#### [LESETEXT]
-*-

Zudem kämen etwa 2000 Babys jährlich mit schweren Störungen auf die Welt, weil ihre Mütter während der Schwangerschaft Alkohol getrunken hätten, so Mortler. Bei den betroffenen Kindern mit dem besonders schweren Fetalen Alkoholsyndrom (FAS) sei die Hirnentwicklung so stark beeinträchtigt, dass sie ein Leben lang auf Hilfe angewiesen bleiben. Obwohl Alkohol schwerwiegende Folgen für das Ungeborene haben kann, trinken 14 Prozent der Schwangeren gelegentlich Alkohol, heißt es in dem Bericht.

„Viel zu häufig werden die Risiken des Alkohols verharmlost“, meint Mortler. Hier müsse ein gesellschaftliches Umdenken stattfinden. So appelliert die Drogenbeauftragte zum Start der Fußball-Europameisterschaft, beim gemeinsamen Spieleschauen auch mal auf Alkohol zu verzichten und Jugendlichen ein gutes Vorbild zu sein: „Es ist cool, auch mal Nein zu sagen.“ Unzufrieden ist Mortler auch damit, dass beim Verkauf von Alkohol der Jugendschutz nicht konsequent eingehalten wird.

-*-

#### [AUSGELESENE EINTRÄGE]
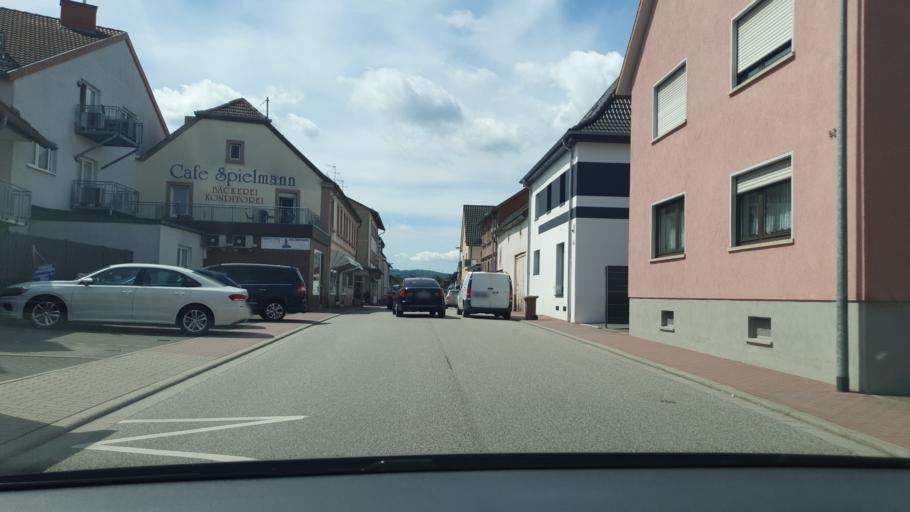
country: DE
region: Rheinland-Pfalz
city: Ramstein-Miesenbach
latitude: 49.4432
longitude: 7.5567
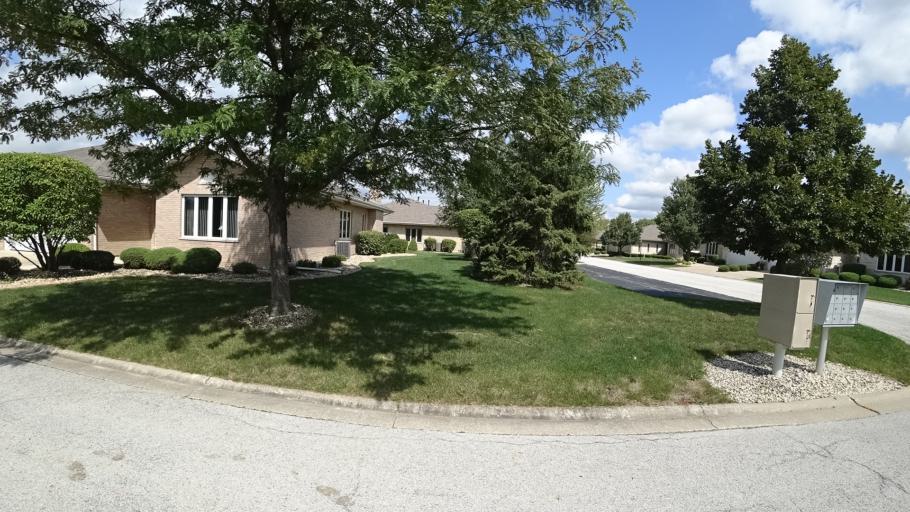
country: US
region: Illinois
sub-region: Cook County
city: Orland Hills
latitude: 41.5703
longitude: -87.8818
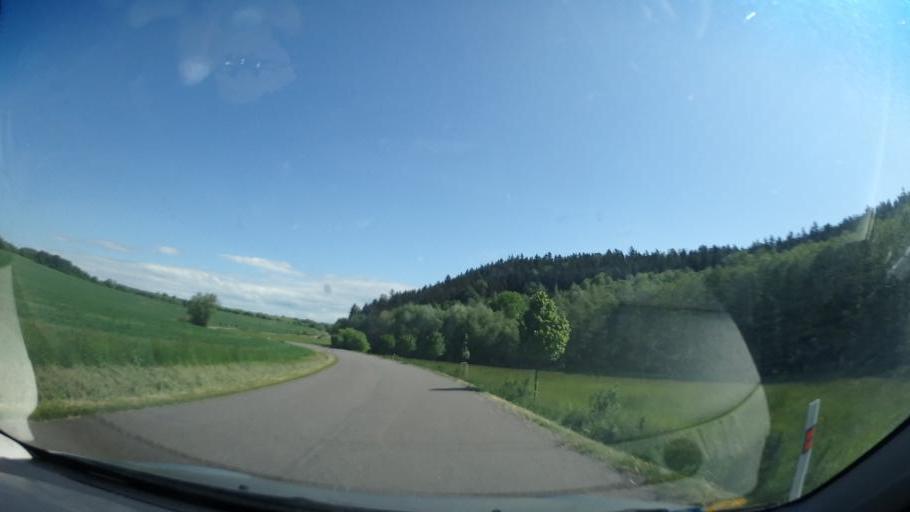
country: CZ
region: South Moravian
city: Velke Opatovice
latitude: 49.6400
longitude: 16.6137
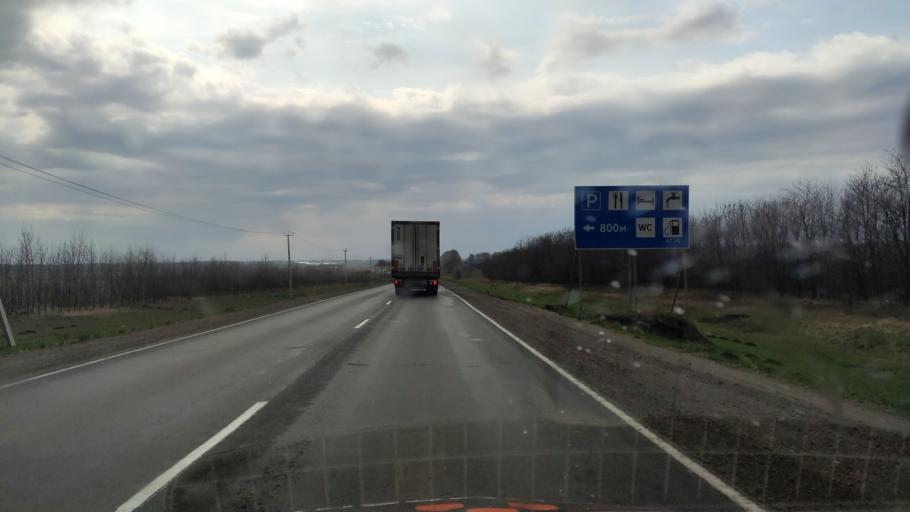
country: RU
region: Voronezj
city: Nizhnedevitsk
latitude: 51.5665
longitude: 38.2711
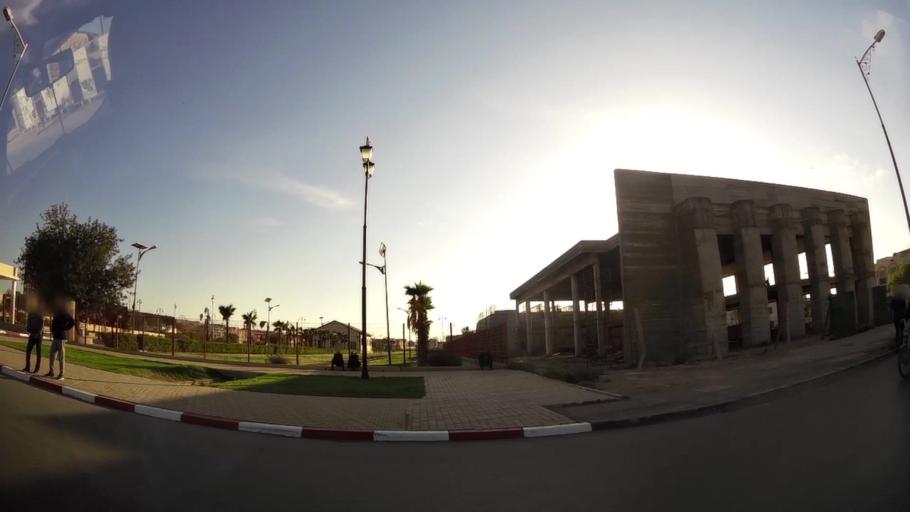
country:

-*-

#### [AUFGABEN]
- a) Kopieren Sie aus dem Lesetext wortgetreu den Abschnitt von „Zudem kämen etwa“ bis „in dem Bericht.“.
- b) Wie viel Prozent der Schwangeren trinken laut dem Lesetext gelegentlich Alkohol?

#### [LÖSUNGEN]
- a)
Zudem kämen etwa 2000 Babys jährlich mit schweren Störungen auf die Welt, weil ihre Mütter während der Schwangerschaft Alkohol getrunken hätten, so Mortler. Bei den betroffenen Kindern mit dem besonders schweren Fetalen Alkoholsyndrom (FAS) sei die Hirnentwicklung so stark beeinträchtigt, dass sie ein Leben lang auf Hilfe angewiesen bleiben. Obwohl Alkohol schwerwiegende Folgen für das Ungeborene haben kann, trinken 14 Prozent der Schwangeren gelegentlich Alkohol, heißt es in dem Bericht.

- b) 14 Prozent.